Text shown
-*-*-

Cortés, who had lingered behind to convoy a disabled vessel, reached the island of Cozumel last. On landing, he learned that one of his captains, Pedro de Alvarado, had availed himself of the short time he had been there, to enter the temples, rifle them of their few ornaments, and, by his violent conduct, so far to terrify the simple natives{333} that they had fled for refuge into the interior of the island. Cortés, highly incensed at these rash proceedings, so contrary to the policy he had proposed, could not refrain from severely reprimanding his officer in the presence of the army. He commanded two Indian captives, taken by Alvarado, to be brought before him, and explained to them the pacific purpose of his visit. This he did through the assistance of his interpreter, Melchorejo, a native of Yucatan, who had been brought back by Grijalva, and who during his residence in Cuba had picked up some acquaintance with the Castilian. He then dismissed them loaded with presents, and with an invitation to their countrymen to return to their homes without fear of further annoyance. This humane policy succeeded. The fugitives, reassured, were not slow in coming back; and an amicable intercourse was established, in which Spanish cutlery and trinkets were exchanged for the gold ornaments of the natives; a traffic in which each party congratulated itself—a philosopher might think with equal reason—on outwitting the other.
The first object of Cortés was to gather tidings of the unfortunate Christians who were reported to be still lingering in captivity on the neighboring continent. From some traders in the island he obtained such a confirmation of the report that he sent Diego de Ordaz with two brigantines to the opposite coast of Yucatan, with instructions to remain there eight days. Some Indians went as messengers in the vessels, who consented to bear a letter to the captives informing them of the arrival{334} of their countrymen in Cozumel with a liberal ransom for their release. Meanwhile the general proposed to make an excursion to the different parts of the island, that he might give employment to the restless spirits of the soldiers, and ascertain the resources of the country.

-*-*-

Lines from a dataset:
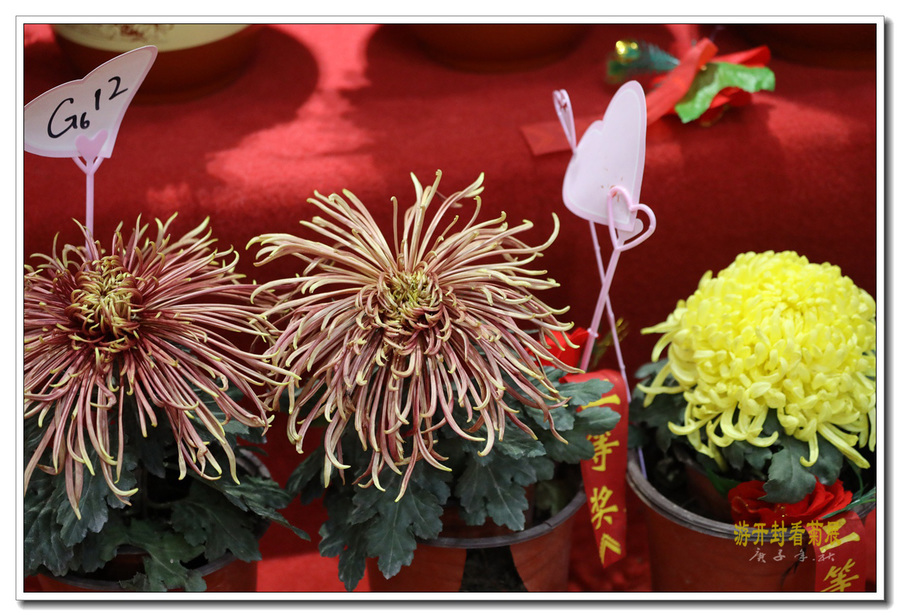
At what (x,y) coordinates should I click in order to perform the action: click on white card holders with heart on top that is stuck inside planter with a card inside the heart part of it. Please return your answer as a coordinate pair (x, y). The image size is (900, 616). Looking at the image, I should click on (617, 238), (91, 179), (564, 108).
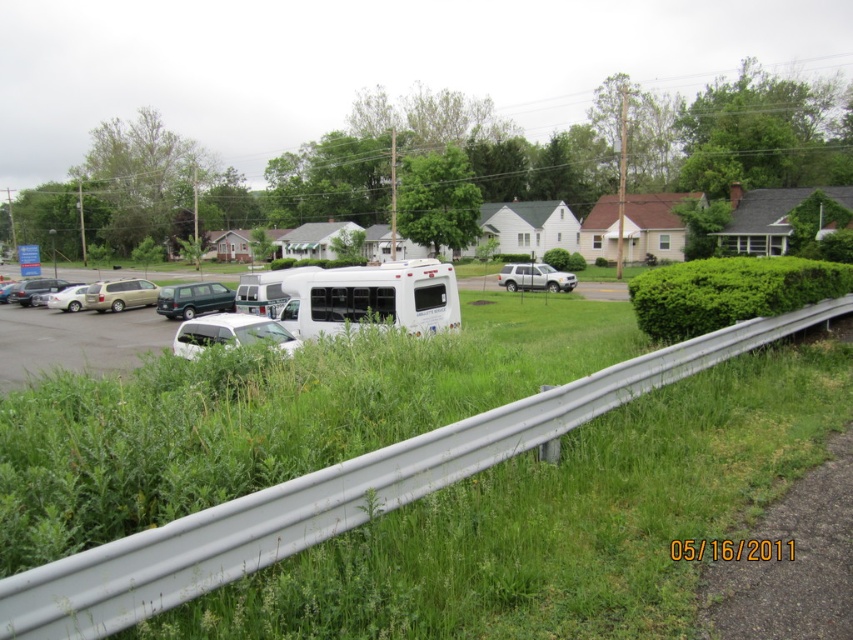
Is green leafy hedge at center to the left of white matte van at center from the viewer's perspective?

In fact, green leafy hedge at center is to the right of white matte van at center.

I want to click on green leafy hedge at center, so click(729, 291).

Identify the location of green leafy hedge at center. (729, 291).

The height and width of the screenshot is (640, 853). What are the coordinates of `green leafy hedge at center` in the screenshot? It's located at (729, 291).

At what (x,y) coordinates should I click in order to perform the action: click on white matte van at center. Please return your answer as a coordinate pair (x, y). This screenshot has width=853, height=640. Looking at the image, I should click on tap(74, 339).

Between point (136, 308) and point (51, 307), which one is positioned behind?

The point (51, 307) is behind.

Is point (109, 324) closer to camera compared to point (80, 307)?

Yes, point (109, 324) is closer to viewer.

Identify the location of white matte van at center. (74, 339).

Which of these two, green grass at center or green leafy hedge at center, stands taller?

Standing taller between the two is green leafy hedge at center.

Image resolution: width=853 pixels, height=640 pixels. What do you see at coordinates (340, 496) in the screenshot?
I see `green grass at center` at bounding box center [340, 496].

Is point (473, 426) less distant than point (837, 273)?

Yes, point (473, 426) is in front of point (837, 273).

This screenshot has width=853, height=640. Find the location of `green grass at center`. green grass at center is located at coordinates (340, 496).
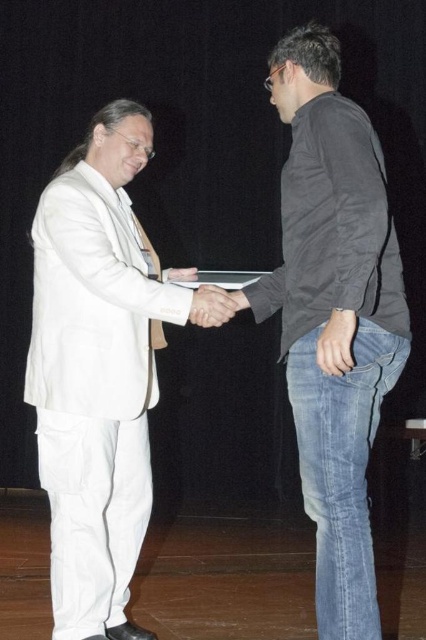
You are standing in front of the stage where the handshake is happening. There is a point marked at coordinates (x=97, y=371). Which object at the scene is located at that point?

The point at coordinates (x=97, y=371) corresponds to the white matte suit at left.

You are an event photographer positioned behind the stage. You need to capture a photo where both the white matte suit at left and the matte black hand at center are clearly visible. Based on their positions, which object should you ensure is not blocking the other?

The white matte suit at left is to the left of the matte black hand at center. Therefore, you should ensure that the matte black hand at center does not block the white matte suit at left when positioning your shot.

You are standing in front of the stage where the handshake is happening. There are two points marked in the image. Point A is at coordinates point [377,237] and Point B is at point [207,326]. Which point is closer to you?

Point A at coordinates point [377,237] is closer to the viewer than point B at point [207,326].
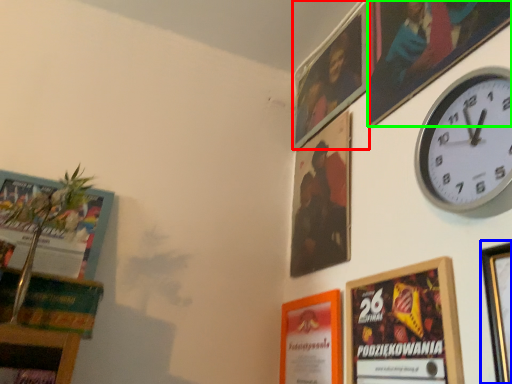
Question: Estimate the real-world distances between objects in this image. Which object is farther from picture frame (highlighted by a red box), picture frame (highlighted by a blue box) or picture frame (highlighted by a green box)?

-*-*-

What you are asked to do
For each statement, answer yes or no based on the text about Cortés on Cozumel, and quote the words that settle it: (a) Alvarado went into the temples and took their ornaments. (b) Cortés sent Diego de Ordaz with three brigantines. (c) Melchorejo learned some Castilian while living in Cuba. These lines stand apart from the text about Cortés on Cozumel.

Problem solution
(a) Yes: "to enter the temples, rifle them of their few ornaments"
(b) No: "he sent Diego de Ordaz with two brigantines"
(c) Yes: "who during his residence in Cuba had picked up some acquaintance with the Castilian"